- Interactive map of the George B. Fitch Warrenton Aquatic and Recreation Facility area
- Alternative names: The Warrenton Aquatic and Recreation Facility; The WARF;

General information
- Location: Warrenton, Virginia, US
- Named for: George B. Fitch
- Construction started: October 1, 2006
- Construction stopped: July 7, 2007
- Cost: 22 million USD
- Owner: Town of Warrenton

Technical details
- Floor count: 3
- Floor area: 59,738 square feet (5,549.8 m^{2})
- Grounds: 64 acres (26 hectares)

Design and construction
- Architects: Grim & Parker Architects; John McBryde Hill;
- Structural engineer: Elliot, Leboeuf, & Associates
- Services engineer: B2E Consulting
- Civil engineer: Rickmond Engineering Inc.
- Main contractor: Forrester Construction Co.
- Awards and prizes: ABC Metro Washington Excellence in Construction Award; Northern Virginia NAIOP Award of Merit;

= Warrenton Aquatic and Recreation Facility =

The George B. Fitch Warrenton Aquatic and Recreation Facility, commonly acronymized as The WARF, is a town-owned recreation center and accompanying park in Warrenton, Virginia. The Town of Warrenton Parks and Recreation Department is situated within the facility.

The facility offers a variety of memberships and day passes to individuals based on their residency. The WARF also hosts various fitness classes and special events for holidays and reservations.

== History ==
The WARF opened in September, 2007 after 18 months of construction.

The WARF temporarily closed to the public in March, 2020 due to the COVID-19 pandemic. The closure followed orders from the Virginia Governor and the U.S. President regarding the pandemic. The WARF reopened in July, 2020.

A graduate student from George Mason University surveyed WARF members in 2021 to determine their desire to return to the WARF after the COVID-19 pandemic as part of a required independent study course.

In April, 2023 a water main break caused damage to the walkway leading to the facility's main entrance.

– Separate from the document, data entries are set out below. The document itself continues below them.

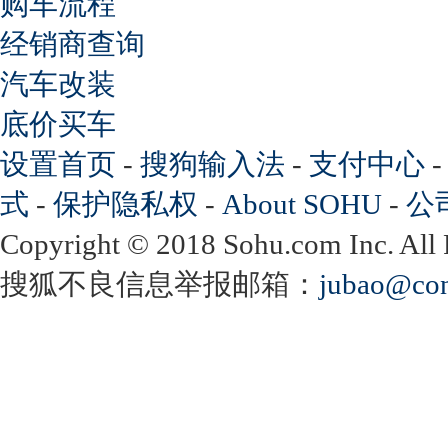
购车流程
经销商查询
汽车改装
底价买车
设置首页
-
搜狗输入法
-
支付中心
式
-
保护隐私权
-
About SOHU
-
公
Copyright
©
2018 Sohu.com Inc. Al
搜狐不良信息举报邮箱：
jubao@con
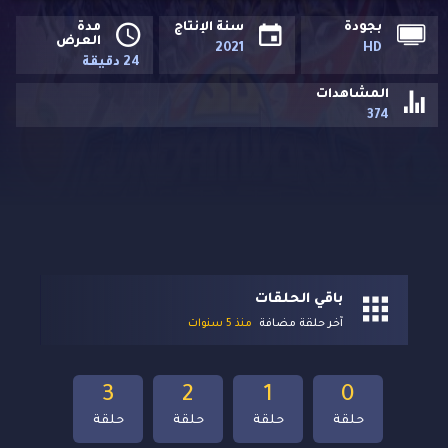
بجودة
سنة الإنتاج
مدة
العرض
2021
HD
24 دقيقة
المشاهدات
374
باقي الحلقات
آخر حلقة مضافة
منذ 5 سنوات
3
2
1
0
حلقة
حلقة
حلقة
حلقة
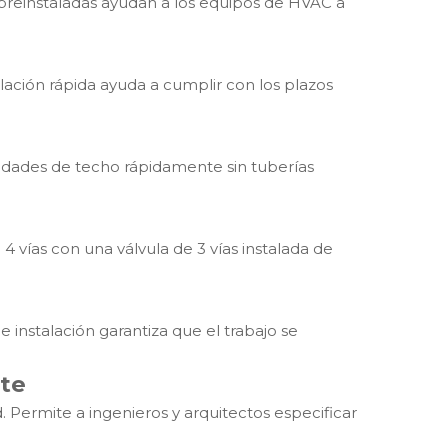
s preinstaladas ayudan a los equipos de HVAC a
talación rápida ayuda a cumplir con los plazos
nidades de techo rápidamente sin tuberías
 4 vías con una válvula de 3 vías instalada de
instalación garantiza que el trabajo se
nte
. Permite a ingenieros y arquitectos especificar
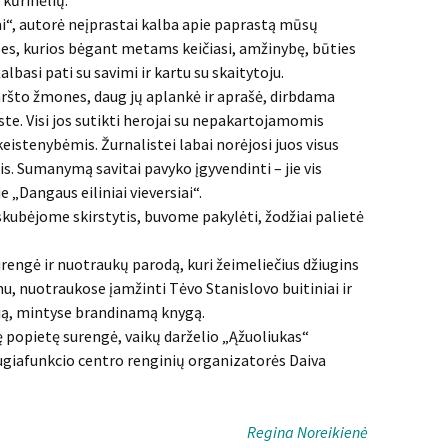
 kūrinėlių.
mi“, autorė neįprastai kalba apie paprastą mūsų
bes, kurios bėgant metams keičiasi, amžinybę, būties
lbasi pati su savimi ir kartu su skaitytoju.
što žmones, daug jų aplankė ir aprašė, dirbdama
iste. Visi jos sutikti herojai su nepakartojamomis
eistenybėmis. Žurnalistei labai norėjosi juos visus
ais. Sumanymą savitai pavyko įgyvendinti – jie vis
e „Dangaus eiliniai vieversiai“.
kubėjome skirstytis, buvome pakylėti, žodžiai palietė
urengė ir nuotraukų parodą, kuri žeimeliečius džiugins
mu, nuotraukose įamžinti Tėvo Stanislovo buitiniai ir
tąją, mintyse brandinamą knygą.
nę popietę surengė, vaikų darželio „Ąžuoliukas“
ugiafunkcio centro renginių organizatorės Daiva
Regina Noreikienė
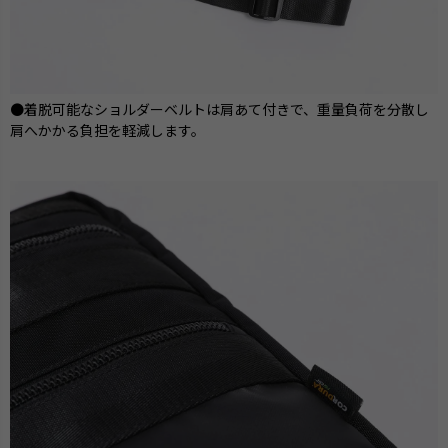
●着脱可能なショルダーベルトは肩あて付きで、重量負荷を分散し
肩へかかる負担を軽減します。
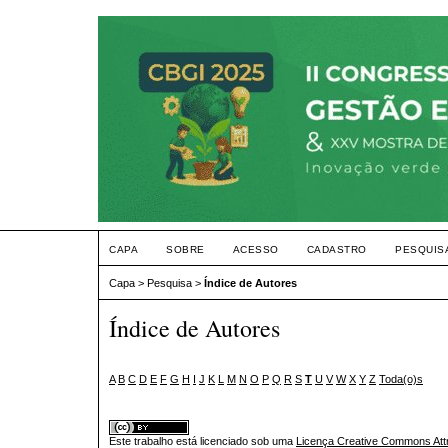
CAPA
SOBRE
ACESSO
CADASTRO
PESQUIS
Capa
>
Pesquisa
>
Índice de Autores
Índice de Autores
A
B
C
D
E
F
G
H
I
J
K
L
M
N
O
P
Q
R
S
T
U
V
W
X
Y
Z
Toda(o)s
Este trabalho está licenciado sob uma
Licença Creative Commons Attr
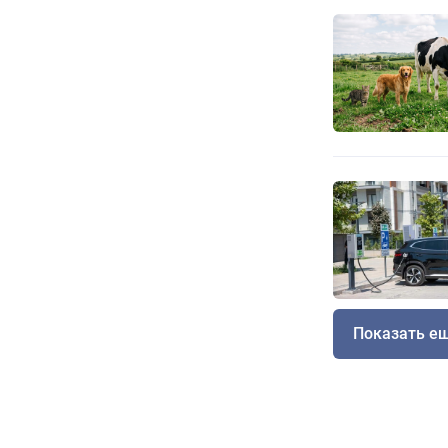
Показать е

Construction to repair this began in December, 2024 and will be completed in 2025.

== Design and Facilities ==
The building's design was inspired by historical farming of the Virginia Piedmont region, on which the WARF is situated. Because of this, the building has a vestibule inspired by a grain silo, a broad gable roof inspire by farmhouses, and a warm interior pallet largely consisting of exposed wood.

The recreation center consists of three floors: a lower floor, a main floor, and two penthouses. The main floor consists largely of a reception area, spectator seating, a cylindrical vestibule, fitness rooms, and office space. The lower floor contains a 364,000 gallon competition pool, a 68,000 gallon leisure pool, a 3,600 gallon hot tub, and a water slide.

The building was built on a large piece of land, with various rectangular playing fields situated around it. Additionally, there are a variety of paved walking paths, a year-round outdoor ice skating rink, a playground, and a skateboard park on the grounds.

== Awards ==
The facility and its contractors have won two awards. The Associated Builders and Contractors (ABC) Metro Washington awarded Forrester Construction Company with a 2008 Excellence in Construction Award for the WARF. The Commercial Real Estate Development Association (NAIOP) Northern Virginia awarded Forrester Construction Company a 2008 Award of Merit for the WARF, as well.